OTÁVIO DUARTE
(Campo Mourão, Paraná, Brasil, em 1953_ )
Jornalista e autor, entre outros, de Alice (poemas, 1982), Fanfarra infante (poesia e contos, 1988).
101 POETAS PARANAENSES (V. 1 (1844-1959) antologia de escritas poéticas do século XIX ao XXI. Seleção de Admir Demarchi. Curitiba, PR: Biblioteca Pública do Paraná, 2014. 404 p. 15X 23 cm. (Biblioteca Paraná). Ex. bibl. Antonio Miranda
O agora é o imenso agora
O que se foi é recordação e teoria
O que virá não existe e será outra coisa
Mas o agora é só por ora
As abelhas que investigam as lavandas
Sob o sol brilhante de outubro
Me ignoram, trabalham e vão em frente
A água deste andar não veio por aquedutos
Nem o tijolo, a madeira, a cerâmica
Aqui se estabeleceram pelo acaso
O poeta morto que leio me deixa melhor vivo
E se me imaginou foi em si próprio
O que foi o seu agora
É o meu agora
E não o será mais Daqui a pouco
*
A grande perda, dizem, é o ponto de inflexão do romance
Mas a grande perda é soma e não destaque
Tudo o que conquistamos também vamos perdendo
Os amigos idos não voltam
Tua mãe não te fará mais nenhum carinho
E a tua cabeça não tem onde repousar direito
Aquele filme não comove agora
O grande livro resvala no virar das páginas
A revisão das sinfonias não confirma o esforço
Mas algo ficou
Em algum lugar você chegou
Em que têmpera se formou, afinal
Na educação dos sentimentos?
*
Estou precisando
De um samba bom
De alguém que me aqueça
Com uma canção
Maria Leonora,
Por que levou meu cachorrinho?
Você me gelou
Muito abaixo de zero
]
E sou bem sincero ao dizer
Que o Rex faz falta
Maria Leonora,
Ele não mastiga mais
A barra da calça
Maria Leonora,
Por tantos momentos
Traga o Rex de volta
*
O poeta trabalha gravemente.
Mede as palavras, escande as sílabas, planeja os sonetos
Os trípticos, os quartetos, os sextetos
Os dodecassílabos, a música matemática.
O poeta que se pensa assim pensa em temas importantes. Quando condescende em brincar, brinca gravemente.

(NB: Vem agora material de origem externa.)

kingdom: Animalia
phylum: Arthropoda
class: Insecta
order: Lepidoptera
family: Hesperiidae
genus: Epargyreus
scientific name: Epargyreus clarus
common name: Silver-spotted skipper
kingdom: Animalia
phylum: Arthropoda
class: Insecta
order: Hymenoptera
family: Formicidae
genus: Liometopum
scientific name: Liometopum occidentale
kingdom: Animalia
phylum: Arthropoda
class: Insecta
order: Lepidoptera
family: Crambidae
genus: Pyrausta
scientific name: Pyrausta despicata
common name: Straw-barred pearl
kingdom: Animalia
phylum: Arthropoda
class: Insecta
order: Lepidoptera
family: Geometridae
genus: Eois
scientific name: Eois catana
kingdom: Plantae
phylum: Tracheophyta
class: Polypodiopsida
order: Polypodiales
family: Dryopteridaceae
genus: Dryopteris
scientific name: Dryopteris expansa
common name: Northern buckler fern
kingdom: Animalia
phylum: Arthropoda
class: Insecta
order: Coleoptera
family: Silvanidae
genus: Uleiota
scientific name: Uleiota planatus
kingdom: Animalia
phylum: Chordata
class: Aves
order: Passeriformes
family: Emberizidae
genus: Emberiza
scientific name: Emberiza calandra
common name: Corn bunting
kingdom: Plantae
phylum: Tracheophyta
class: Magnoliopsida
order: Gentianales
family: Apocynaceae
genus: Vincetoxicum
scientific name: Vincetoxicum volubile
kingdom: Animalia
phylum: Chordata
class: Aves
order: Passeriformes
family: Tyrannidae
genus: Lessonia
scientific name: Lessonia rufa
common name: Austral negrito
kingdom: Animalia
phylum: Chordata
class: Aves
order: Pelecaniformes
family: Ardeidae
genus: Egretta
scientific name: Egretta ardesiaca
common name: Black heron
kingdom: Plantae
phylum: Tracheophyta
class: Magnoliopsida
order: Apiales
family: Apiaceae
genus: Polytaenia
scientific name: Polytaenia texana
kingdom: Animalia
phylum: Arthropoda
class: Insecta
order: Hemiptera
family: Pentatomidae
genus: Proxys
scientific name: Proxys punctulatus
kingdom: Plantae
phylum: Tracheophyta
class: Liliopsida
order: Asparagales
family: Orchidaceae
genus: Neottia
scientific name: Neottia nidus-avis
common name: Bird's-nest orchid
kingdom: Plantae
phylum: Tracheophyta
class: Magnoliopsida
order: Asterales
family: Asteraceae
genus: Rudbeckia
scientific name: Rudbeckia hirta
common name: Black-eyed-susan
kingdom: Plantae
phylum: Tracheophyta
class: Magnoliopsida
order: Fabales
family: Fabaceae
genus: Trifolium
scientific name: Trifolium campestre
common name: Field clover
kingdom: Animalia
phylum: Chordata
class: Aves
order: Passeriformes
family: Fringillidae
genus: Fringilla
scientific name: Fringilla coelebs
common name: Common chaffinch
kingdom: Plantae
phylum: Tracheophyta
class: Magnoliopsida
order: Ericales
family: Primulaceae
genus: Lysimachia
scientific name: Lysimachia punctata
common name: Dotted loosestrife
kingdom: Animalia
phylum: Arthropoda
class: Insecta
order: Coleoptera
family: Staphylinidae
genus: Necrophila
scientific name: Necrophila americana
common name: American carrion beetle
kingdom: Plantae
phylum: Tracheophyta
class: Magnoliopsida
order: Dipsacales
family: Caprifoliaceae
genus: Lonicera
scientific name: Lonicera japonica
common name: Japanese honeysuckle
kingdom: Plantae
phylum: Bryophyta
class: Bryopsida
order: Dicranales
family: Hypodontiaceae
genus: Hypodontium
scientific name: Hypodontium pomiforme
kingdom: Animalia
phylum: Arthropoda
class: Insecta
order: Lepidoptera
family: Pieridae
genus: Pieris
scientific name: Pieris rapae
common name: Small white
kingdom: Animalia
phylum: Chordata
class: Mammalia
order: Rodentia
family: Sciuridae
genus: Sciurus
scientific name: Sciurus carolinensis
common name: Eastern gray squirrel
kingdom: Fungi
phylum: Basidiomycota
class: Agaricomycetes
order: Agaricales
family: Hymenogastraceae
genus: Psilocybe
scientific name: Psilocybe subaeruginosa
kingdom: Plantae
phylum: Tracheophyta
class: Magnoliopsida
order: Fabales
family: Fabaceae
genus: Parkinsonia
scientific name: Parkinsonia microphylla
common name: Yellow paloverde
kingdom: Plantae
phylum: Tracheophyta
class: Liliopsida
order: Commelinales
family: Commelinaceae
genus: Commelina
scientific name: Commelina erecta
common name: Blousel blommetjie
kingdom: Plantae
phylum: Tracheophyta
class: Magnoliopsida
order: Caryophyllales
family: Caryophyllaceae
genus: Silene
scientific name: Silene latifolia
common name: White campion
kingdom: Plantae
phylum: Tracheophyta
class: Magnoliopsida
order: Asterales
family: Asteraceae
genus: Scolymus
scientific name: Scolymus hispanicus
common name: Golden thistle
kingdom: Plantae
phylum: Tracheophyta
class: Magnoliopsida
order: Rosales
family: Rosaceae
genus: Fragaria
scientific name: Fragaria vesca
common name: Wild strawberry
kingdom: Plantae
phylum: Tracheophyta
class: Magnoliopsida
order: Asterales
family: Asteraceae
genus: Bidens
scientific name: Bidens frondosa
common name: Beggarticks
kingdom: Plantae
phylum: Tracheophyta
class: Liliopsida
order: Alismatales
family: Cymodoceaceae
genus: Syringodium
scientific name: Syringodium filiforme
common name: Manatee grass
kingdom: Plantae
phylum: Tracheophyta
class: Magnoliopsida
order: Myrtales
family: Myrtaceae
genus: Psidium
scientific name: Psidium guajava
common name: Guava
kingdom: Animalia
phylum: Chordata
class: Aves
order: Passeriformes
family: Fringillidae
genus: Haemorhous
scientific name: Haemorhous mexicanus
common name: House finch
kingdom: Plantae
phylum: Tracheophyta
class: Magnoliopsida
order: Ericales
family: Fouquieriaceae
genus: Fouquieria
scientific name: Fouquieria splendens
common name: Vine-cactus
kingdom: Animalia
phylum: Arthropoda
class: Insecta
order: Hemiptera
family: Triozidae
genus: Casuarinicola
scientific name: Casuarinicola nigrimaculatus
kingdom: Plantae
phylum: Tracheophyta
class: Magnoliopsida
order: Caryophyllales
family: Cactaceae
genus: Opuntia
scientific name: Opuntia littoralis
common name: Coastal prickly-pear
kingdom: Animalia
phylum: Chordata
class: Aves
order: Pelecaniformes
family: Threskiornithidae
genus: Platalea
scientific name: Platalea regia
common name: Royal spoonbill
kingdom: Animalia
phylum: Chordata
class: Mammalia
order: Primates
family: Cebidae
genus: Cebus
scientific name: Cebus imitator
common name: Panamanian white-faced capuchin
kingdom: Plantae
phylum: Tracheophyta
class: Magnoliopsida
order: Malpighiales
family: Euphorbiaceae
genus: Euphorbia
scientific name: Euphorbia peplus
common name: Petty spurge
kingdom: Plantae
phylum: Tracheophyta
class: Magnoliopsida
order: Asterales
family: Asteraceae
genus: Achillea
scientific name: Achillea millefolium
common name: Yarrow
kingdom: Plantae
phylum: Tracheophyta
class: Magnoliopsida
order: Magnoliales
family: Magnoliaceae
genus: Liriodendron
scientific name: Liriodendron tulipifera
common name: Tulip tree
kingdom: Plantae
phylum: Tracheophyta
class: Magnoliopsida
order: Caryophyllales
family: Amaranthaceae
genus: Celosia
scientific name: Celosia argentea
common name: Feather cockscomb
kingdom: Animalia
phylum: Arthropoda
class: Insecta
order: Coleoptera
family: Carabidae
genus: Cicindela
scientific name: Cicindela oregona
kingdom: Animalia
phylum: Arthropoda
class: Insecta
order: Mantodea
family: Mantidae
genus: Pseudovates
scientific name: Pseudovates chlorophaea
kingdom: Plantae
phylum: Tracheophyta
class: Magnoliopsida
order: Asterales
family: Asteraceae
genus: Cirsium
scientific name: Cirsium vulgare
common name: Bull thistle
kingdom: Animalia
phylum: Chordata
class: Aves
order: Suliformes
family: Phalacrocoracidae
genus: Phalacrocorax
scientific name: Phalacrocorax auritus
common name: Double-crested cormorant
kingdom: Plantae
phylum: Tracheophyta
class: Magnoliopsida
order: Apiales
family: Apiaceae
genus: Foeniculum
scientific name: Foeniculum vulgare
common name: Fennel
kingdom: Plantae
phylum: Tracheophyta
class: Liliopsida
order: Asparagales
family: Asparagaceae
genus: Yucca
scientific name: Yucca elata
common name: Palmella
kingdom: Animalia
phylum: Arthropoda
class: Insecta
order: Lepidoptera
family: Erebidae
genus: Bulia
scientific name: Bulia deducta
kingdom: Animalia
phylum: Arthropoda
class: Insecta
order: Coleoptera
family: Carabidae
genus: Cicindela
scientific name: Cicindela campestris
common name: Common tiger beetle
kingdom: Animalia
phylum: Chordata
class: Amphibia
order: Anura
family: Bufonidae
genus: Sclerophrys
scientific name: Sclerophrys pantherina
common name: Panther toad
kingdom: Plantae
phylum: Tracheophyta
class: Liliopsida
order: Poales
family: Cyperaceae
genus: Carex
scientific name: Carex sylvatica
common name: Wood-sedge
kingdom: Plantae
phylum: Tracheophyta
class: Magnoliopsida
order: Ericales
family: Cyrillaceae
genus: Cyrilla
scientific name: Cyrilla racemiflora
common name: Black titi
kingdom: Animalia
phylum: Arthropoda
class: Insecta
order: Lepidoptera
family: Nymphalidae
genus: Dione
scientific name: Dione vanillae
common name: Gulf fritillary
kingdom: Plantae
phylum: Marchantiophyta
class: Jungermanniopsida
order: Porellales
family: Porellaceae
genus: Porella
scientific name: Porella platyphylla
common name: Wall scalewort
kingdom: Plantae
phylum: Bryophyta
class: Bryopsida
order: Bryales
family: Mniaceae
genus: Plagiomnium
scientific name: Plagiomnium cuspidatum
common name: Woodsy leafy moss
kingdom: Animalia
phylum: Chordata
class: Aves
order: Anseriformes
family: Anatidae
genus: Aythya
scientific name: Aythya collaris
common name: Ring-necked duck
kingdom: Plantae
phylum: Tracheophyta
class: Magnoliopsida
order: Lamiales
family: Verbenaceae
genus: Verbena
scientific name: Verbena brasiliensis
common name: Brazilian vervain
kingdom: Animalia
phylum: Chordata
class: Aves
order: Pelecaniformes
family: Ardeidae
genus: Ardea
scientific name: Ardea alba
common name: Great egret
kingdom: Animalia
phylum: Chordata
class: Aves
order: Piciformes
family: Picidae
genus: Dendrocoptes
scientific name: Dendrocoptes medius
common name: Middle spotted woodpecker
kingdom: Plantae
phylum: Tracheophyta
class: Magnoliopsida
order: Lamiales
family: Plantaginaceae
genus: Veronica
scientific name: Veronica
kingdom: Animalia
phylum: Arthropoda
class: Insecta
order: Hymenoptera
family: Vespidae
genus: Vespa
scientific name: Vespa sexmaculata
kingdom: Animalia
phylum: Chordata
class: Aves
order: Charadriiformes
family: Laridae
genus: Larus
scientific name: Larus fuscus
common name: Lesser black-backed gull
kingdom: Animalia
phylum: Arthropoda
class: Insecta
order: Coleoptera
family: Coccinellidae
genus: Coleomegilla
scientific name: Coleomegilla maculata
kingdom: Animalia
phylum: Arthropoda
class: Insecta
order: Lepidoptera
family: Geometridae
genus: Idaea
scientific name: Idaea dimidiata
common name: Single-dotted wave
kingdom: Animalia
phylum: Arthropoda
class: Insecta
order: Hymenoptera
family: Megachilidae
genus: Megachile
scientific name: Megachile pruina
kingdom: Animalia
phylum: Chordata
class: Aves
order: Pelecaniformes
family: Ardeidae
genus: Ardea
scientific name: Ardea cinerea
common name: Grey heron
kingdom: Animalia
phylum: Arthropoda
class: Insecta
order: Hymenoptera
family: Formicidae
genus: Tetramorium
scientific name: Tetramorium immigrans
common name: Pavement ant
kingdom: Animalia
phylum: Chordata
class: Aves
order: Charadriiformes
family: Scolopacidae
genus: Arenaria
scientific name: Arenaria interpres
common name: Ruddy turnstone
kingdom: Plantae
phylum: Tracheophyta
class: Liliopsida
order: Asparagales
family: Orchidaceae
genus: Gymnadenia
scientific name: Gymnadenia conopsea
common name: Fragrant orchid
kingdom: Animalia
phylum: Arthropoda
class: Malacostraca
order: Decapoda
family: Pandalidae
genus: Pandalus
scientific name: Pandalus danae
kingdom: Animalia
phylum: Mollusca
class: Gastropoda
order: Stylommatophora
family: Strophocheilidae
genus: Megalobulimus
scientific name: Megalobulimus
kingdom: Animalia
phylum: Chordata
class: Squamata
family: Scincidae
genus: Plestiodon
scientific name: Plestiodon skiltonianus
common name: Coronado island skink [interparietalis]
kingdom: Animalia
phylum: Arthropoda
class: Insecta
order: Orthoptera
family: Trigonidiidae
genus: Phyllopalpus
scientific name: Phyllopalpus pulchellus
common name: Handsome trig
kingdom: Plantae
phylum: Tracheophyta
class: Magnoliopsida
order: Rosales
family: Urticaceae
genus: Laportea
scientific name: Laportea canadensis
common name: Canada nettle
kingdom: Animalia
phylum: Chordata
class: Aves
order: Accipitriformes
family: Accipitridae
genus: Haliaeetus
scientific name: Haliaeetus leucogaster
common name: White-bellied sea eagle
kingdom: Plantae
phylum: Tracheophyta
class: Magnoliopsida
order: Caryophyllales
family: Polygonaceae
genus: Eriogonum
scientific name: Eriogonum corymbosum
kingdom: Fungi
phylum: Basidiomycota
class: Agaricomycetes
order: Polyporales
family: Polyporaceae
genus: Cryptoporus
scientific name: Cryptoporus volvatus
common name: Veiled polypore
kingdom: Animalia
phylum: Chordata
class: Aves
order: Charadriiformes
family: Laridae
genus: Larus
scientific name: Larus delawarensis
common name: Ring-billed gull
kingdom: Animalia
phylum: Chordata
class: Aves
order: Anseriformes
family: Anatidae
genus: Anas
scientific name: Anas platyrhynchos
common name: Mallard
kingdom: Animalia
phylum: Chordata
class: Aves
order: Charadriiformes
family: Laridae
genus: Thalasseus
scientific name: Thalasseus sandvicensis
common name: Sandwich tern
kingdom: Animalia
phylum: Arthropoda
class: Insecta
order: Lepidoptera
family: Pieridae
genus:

Leve não brilha o seu sorriso.
Maroto, o canto da boca nunca fica.
Dissonâncias não entram em seu esquema.
Aqui, o caso é sério. E o poeta grave
Premiado e louvado pelas academias
resigna-se a ser assim
Sem graça.
JOANA SANTA
Conheci uma Joana muito linda
A Walker atrás dos Johnnies
Tanto blue quanto red label.
Joana DArcool guardava visões do Delirium
Pois do sono fundo
Os doces sonhos não retinha.
Joana, na noite de uma quarta-feira,
derrubou o gravador com as mensagens do Etílico
Bem na água quente da banheira.
Entre choques, barulho e chiadeira
Queimou-se de fervor a nossa santa.
Adeus, Joana, adeus
Foi bom vê-la por aqui, desse jeitinho maneiro.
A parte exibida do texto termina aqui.